Intranodal injection of in vitro transcribed RNA into mice

For intranodal immunization, mice were anaesthetized with xylazine–ketamine and the inguinal lymph node was surgically exposed. After injection of in vitro transcribed RNA in a volume of 5–10 μl, the wound was closed.

In vivo bioluminescence imaging

Evaluation of uptake and translation of luciferase-encoding RNA was performed by in vivo bioluminescence imaging. Mice received intraperitoneally an aqueous solution of D-luciferin (150 mg kg–1 body weight) after being anesthetized with isofluorane. Photons emitted were collected for 1 min using an IVIS Lumina imaging system (Caliper Life Sciences, Alameda, CA, USA). Measured bioluminesce signal in regions of interest was quantified and presented as color-scaled images superimposed on grayscale photos of mice by using the Living Image software (Caliper Life Sciences). For absolute quantification, the bioluminescence signal retrieved from the lymph node was normalized by subtraction background luminescence signal from a non-signal emitting region.

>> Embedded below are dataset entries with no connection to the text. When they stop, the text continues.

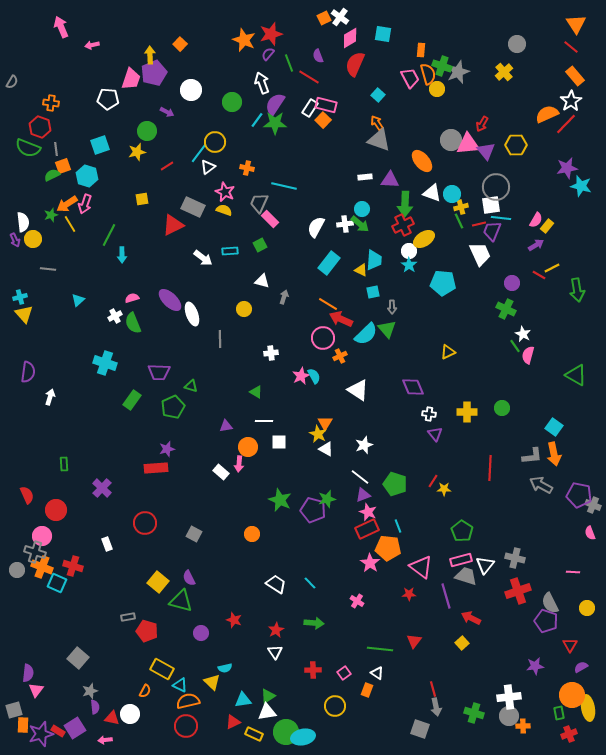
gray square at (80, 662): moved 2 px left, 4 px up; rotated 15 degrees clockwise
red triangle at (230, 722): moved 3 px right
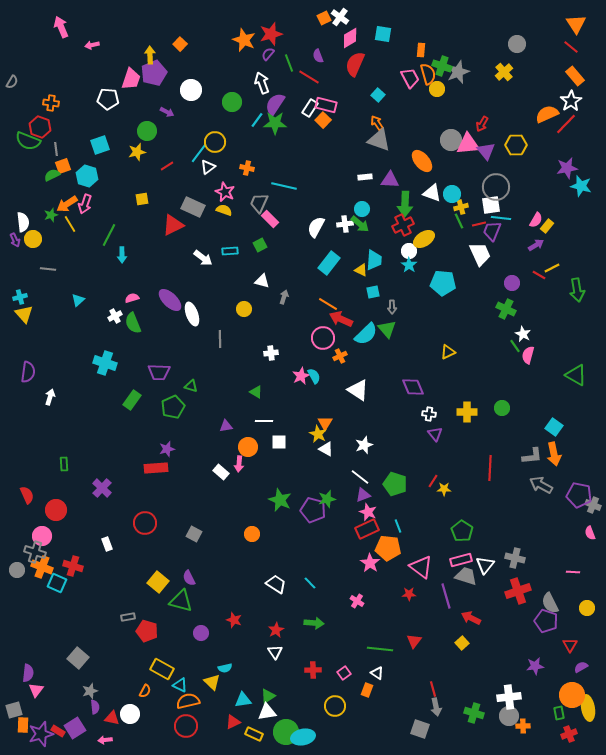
green semicircle at (28, 148): moved 7 px up
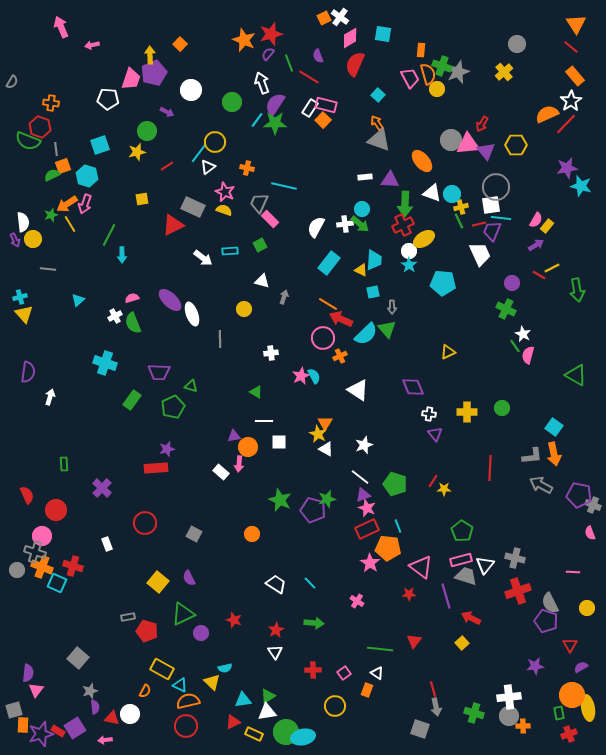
purple triangle at (226, 426): moved 8 px right, 10 px down
pink star at (368, 512): moved 1 px left, 4 px up
green triangle at (181, 601): moved 2 px right, 13 px down; rotated 40 degrees counterclockwise
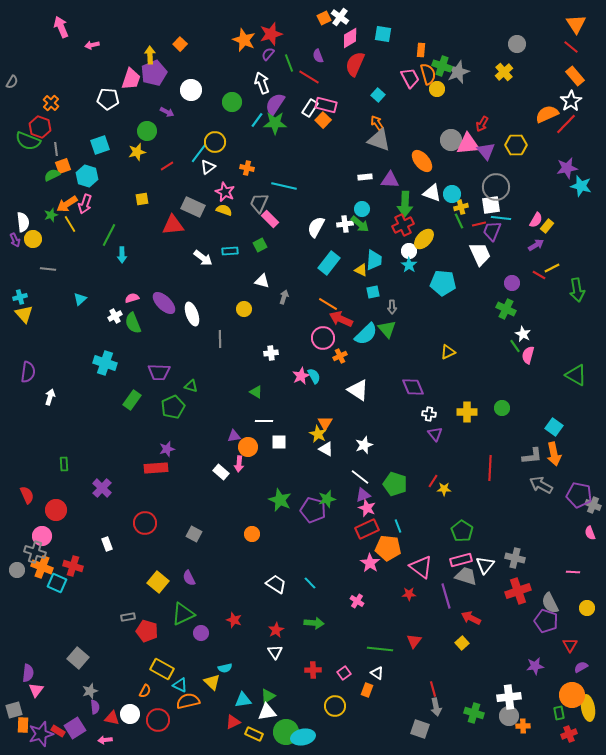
orange cross at (51, 103): rotated 35 degrees clockwise
red triangle at (173, 225): rotated 20 degrees clockwise
yellow ellipse at (424, 239): rotated 15 degrees counterclockwise
cyan triangle at (78, 300): moved 2 px right, 1 px up
purple ellipse at (170, 300): moved 6 px left, 3 px down
red circle at (186, 726): moved 28 px left, 6 px up
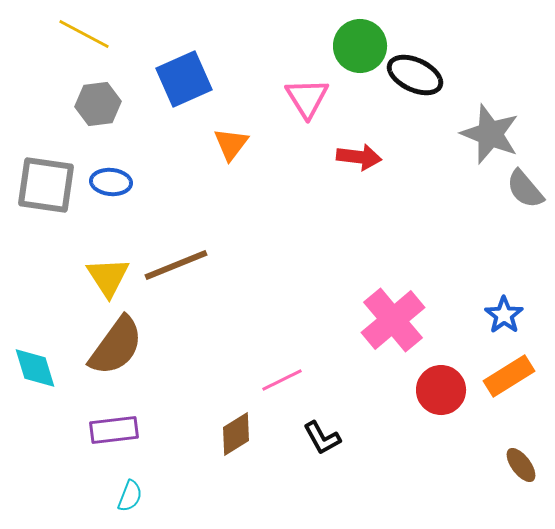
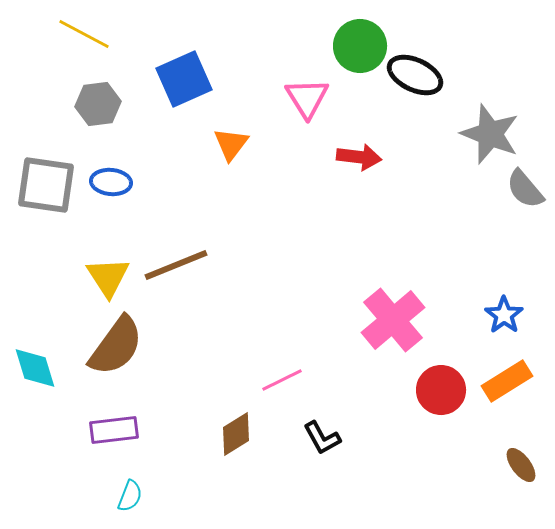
orange rectangle: moved 2 px left, 5 px down
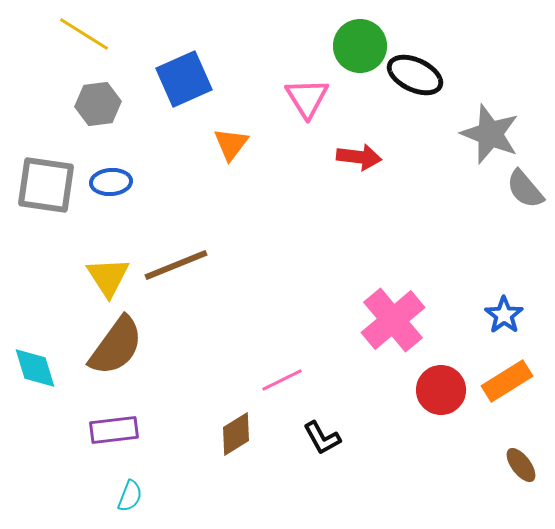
yellow line: rotated 4 degrees clockwise
blue ellipse: rotated 9 degrees counterclockwise
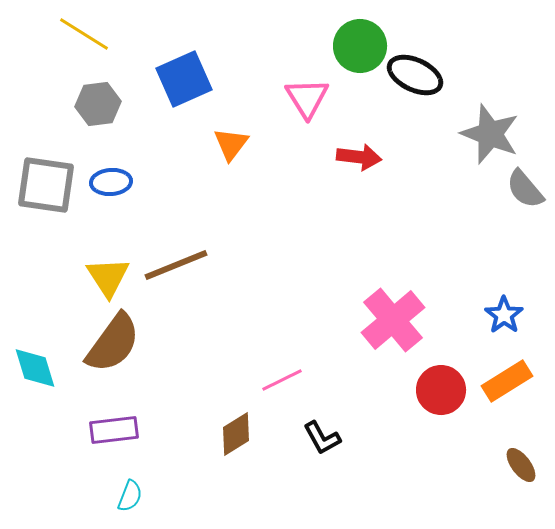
brown semicircle: moved 3 px left, 3 px up
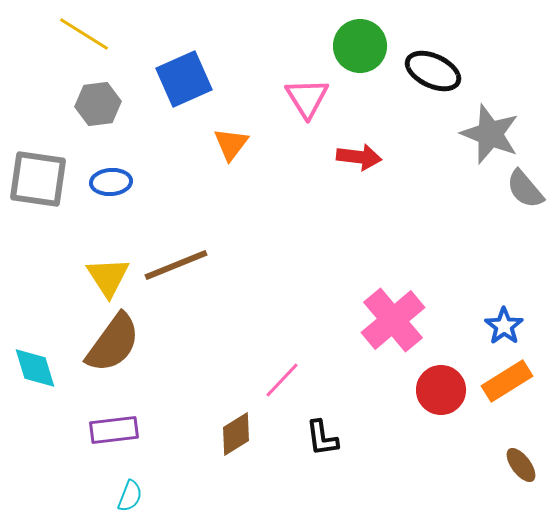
black ellipse: moved 18 px right, 4 px up
gray square: moved 8 px left, 6 px up
blue star: moved 11 px down
pink line: rotated 21 degrees counterclockwise
black L-shape: rotated 21 degrees clockwise
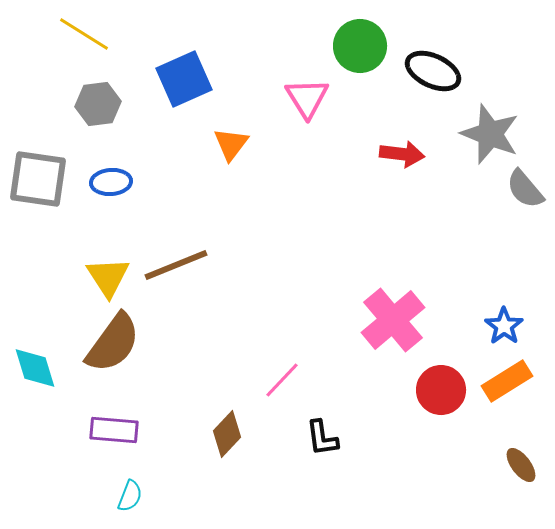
red arrow: moved 43 px right, 3 px up
purple rectangle: rotated 12 degrees clockwise
brown diamond: moved 9 px left; rotated 15 degrees counterclockwise
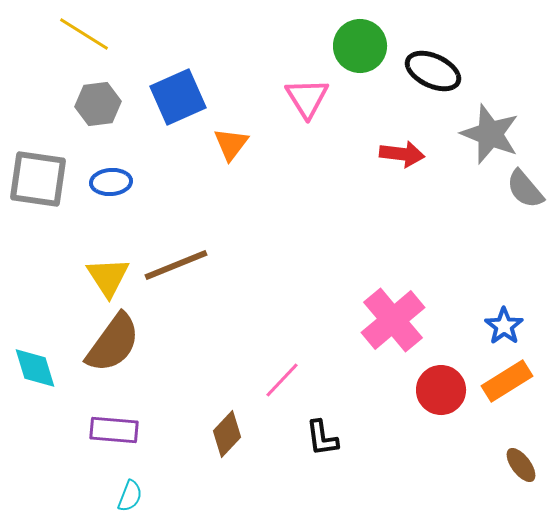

De novo priming of T cells

To determine the effect of 5′ mRNA cap analogs on de novo priming of T cells upon intranodal immunization with RNA, RNA encoding the SIINFEKL epitope of chicken ovalbumin, inserted in between secretory and transmebrane domains of MHC class I (sec-SIINFEKL-MITD) for optimized presentation on antigen-presenting cells,14 was capped with ARCA or β-S-ARCA(D1) dinucleotides. After two intranodal immunizations of the respective sec-SIINFEKL-MITD RNA species on day 0 and day 3 into the same lymph node of mice, SIINFEKL-specific T cells were quantified on day 8 in peripheral blood and spleen by staining with anti-CD8 (Invitrogen) antibody and SIINFEKL-specific MHC-tetramer (H-2 Kb/SIINFEKL 257–264; Beckman Coulter, Brea, CA, USA). Flow cytometric analysis was performed on a FACSCalibur analytical flow cytometer (BD Biosciences) using FlowJo software (Tree Star, Ashland, OR, USA).